Sunday, August 5, 2007

C.S.S. Chattahoochee Monument

Just off U.S. 90 in Chattahoochee is the burial site of the Confederate sailors who died in the boiler explosion and sinking of the C.S.S. Chattahoochee in 1863. If you turn south off U.S. 90 at the entrance to the Florida State Hospital, you'll see the monument marking the gravesite on the right.

The Chattahoochee was a large gunship constructed at Saffold, Georgia, during the early years of the war. Her first commander was Catesby ap R. Jones, a veteran of the ironclads battle between the Monitor and the Virginia. The vessel was moored at Chattahoochee when word came of a minor Union incursion up the Apalachicola River near the Gulf. The ship raised steam and headed downriver, but got aground at Blountstown. The next morning, as the crew of the Chattahoochee was raising steam to get her off the sandbar, the ship's boiler exploded and she sank in shallow water.

The men who died were brought here to Chattahoochee and buried. The ship itself was eventually raised by the Confederates and taken to Columbus, Georgia, for repairs.

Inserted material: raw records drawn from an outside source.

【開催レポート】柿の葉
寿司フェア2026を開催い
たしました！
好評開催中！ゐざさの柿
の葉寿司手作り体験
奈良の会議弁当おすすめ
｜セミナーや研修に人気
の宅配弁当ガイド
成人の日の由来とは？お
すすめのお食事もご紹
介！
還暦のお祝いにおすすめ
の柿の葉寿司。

She was burned to the waterline by her crew at the end of the war and a portion of her hull can be seen today at the Port Columbus National Civil War Naval Museum in Columbus.


Drew W. said...

I great book I would recommend for anyone interested in the Chattahoochee is Maxine Turner's "Navy Gray".


Dale Cox said...

I agree, I have a copy and highly recommend it to anyone interested in learning more about the Confederate Navy and its activities on the Chattahoochee and Apalachicola Rivers.

Anonymous said...

Dear Mr Cox,

Thank you for providing such nice pictures and comments on our living history.

Do you have a picture of
Lt George W Gift?

Susan C

Anonymous said...

Dear Mr Cox,

Your blog is very nice!I look forward to reading some of your books, as well.

Do you know where I could obtain a photo of Lt George W Gift?

Thanks again for sharing so much great info.


Dale Cox said...

Hi Susan, Thank you for the nice words. It always means a lot. I do not have a photo of Lt. Gift, but if I remember right there is one at the National Civil War Naval Museum in Columbus, GA. Let me see if I can get a copy and if so I'll post it for you.